Action item ->
Skip any pictures. Repeat the data exactly, from its first line through the line that holds "the azureml-datasets package.", both included.

Source material ->

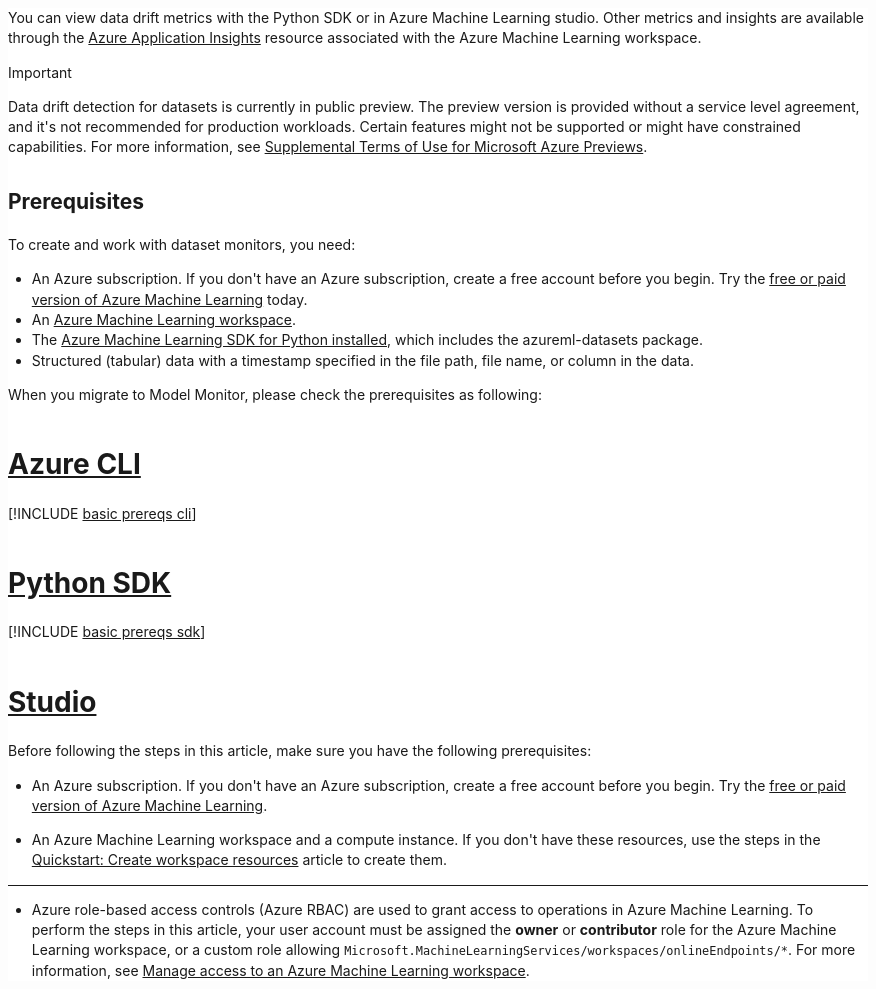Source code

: You can view data drift metrics with the Python SDK or in Azure Machine Learning studio. Other metrics and insights are available through the [Azure Application Insights](/azure/azure-monitor/app/app-insights-overview) resource associated with the Azure Machine Learning workspace.

> [!IMPORTANT]
> Data drift detection for datasets is currently in public preview.
> The preview version is provided without a service level agreement, and it's not recommended for production workloads. Certain features might not be supported or might have constrained capabilities.
> For more information, see [Supplemental Terms of Use for Microsoft Azure Previews](https://azure.microsoft.com/support/legal/preview-supplemental-terms/).

## Prerequisites

To create and work with dataset monitors, you need:
* An Azure subscription. If you don't have an Azure subscription, create a free account before you begin. Try the [free or paid version of Azure Machine Learning](https://azure.microsoft.com/free/) today.
* An [Azure Machine Learning workspace](../quickstart-create-resources.md).
* The [Azure Machine Learning SDK for Python installed](/python/api/overview/azure/ml/install), which includes the azureml-datasets package.
* Structured (tabular) data with a timestamp specified in the file path, file name, or column in the data.

When you migrate to Model Monitor, please check the prerequisites as following:

# [Azure CLI](#tab/azure-cli)

[!INCLUDE [basic prereqs cli](includes/machine-learning-cli-prereqs.md)]

# [Python SDK](#tab/python)

[!INCLUDE [basic prereqs sdk](includes/machine-learning-sdk-v2-prereqs.md)]

# [Studio](#tab/azure-studio)

Before following the steps in this article, make sure you have the following prerequisites:

* An Azure subscription. If you don't have an Azure subscription, create a free account before you begin. Try the [free or paid version of Azure Machine Learning](https://azure.microsoft.com/free/).

* An Azure Machine Learning workspace and a compute instance. If you don't have these resources, use the steps in the [Quickstart: Create workspace resources](quickstart-create-resources.md) article to create them.

---

* Azure role-based access controls (Azure RBAC) are used to grant access to operations in Azure Machine Learning. To perform the steps in this article, your user account must be assigned the __owner__ or __contributor__ role for the Azure Machine Learning workspace, or a custom role allowing `Microsoft.MachineLearningServices/workspaces/onlineEndpoints/*`. For more information, see [Manage access to an Azure Machine Learning workspace](how-to-assign-roles.md).
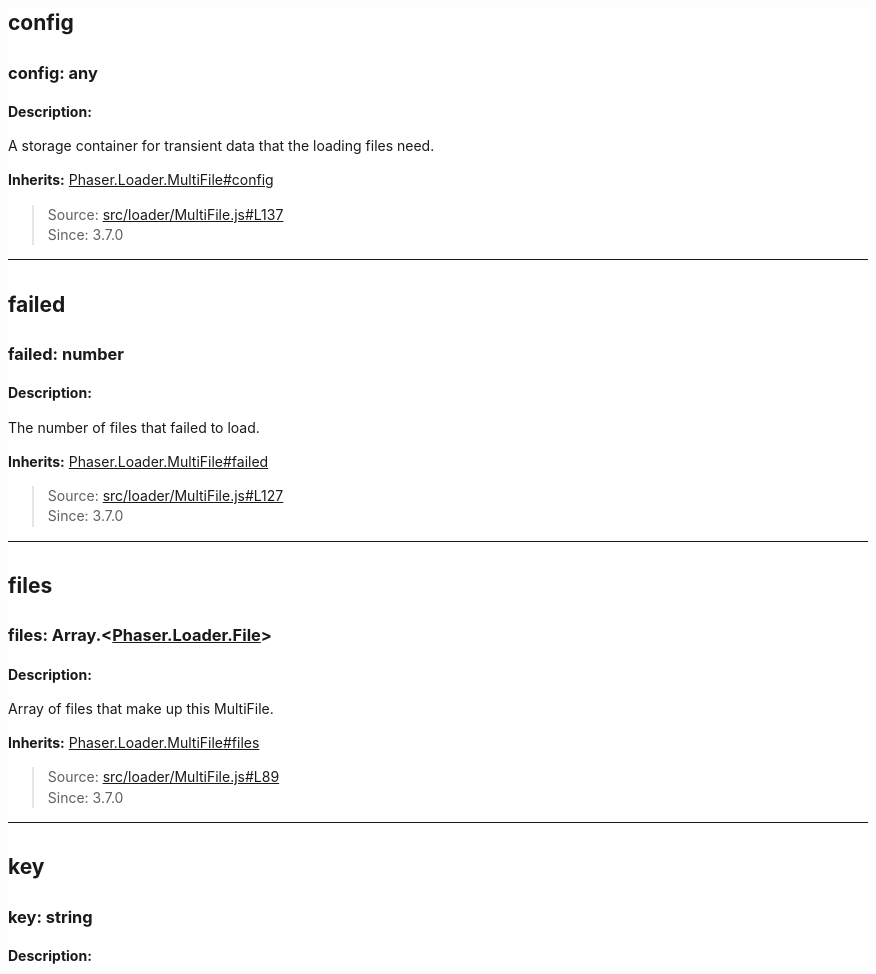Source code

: ## config

### config: any

**Description:**

A storage container for transient data that the loading files need.

**Inherits:** [Phaser.Loader.MultiFile#config](loader-multifile.md)

> Source: [src/loader/MultiFile.js#L137](https://github.com/phaserjs/phaser/blob/v3.87.0/src/loader/MultiFile.js#L137)  
> Since: 3.7.0

---

## failed

### failed: number

**Description:**

The number of files that failed to load.

**Inherits:** [Phaser.Loader.MultiFile#failed](loader-multifile.md)

> Source: [src/loader/MultiFile.js#L127](https://github.com/phaserjs/phaser/blob/v3.87.0/src/loader/MultiFile.js#L127)  
> Since: 3.7.0

---

## files

### files: Array.<[Phaser.Loader.File](loader-file.md)>

**Description:**

Array of files that make up this MultiFile.

**Inherits:** [Phaser.Loader.MultiFile#files](loader-multifile.md)

> Source: [src/loader/MultiFile.js#L89](https://github.com/phaserjs/phaser/blob/v3.87.0/src/loader/MultiFile.js#L89)  
> Since: 3.7.0

---

## key

### key: string

**Description:**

Response ->
Source code

: You can view data drift metrics with the Python SDK or in Azure Machine Learning studio. Other metrics and insights are available through the [Azure Application Insights](/azure/azure-monitor/app/app-insights-overview) resource associated with the Azure Machine Learning workspace.

> [!IMPORTANT]
> Data drift detection for datasets is currently in public preview.
> The preview version is provided without a service level agreement, and it's not recommended for production workloads. Certain features might not be supported or might have constrained capabilities.
> For more information, see [Supplemental Terms of Use for Microsoft Azure Previews](https://azure.microsoft.com/support/legal/preview-supplemental-terms/).

## Prerequisites

To create and work with dataset monitors, you need:
* An Azure subscription. If you don't have an Azure subscription, create a free account before you begin. Try the [free or paid version of Azure Machine Learning](https://azure.microsoft.com/free/) today.
* An [Azure Machine Learning workspace](../quickstart-create-resources.md).
* The [Azure Machine Learning SDK for Python installed](/python/api/overview/azure/ml/install), which includes the azureml-datasets package.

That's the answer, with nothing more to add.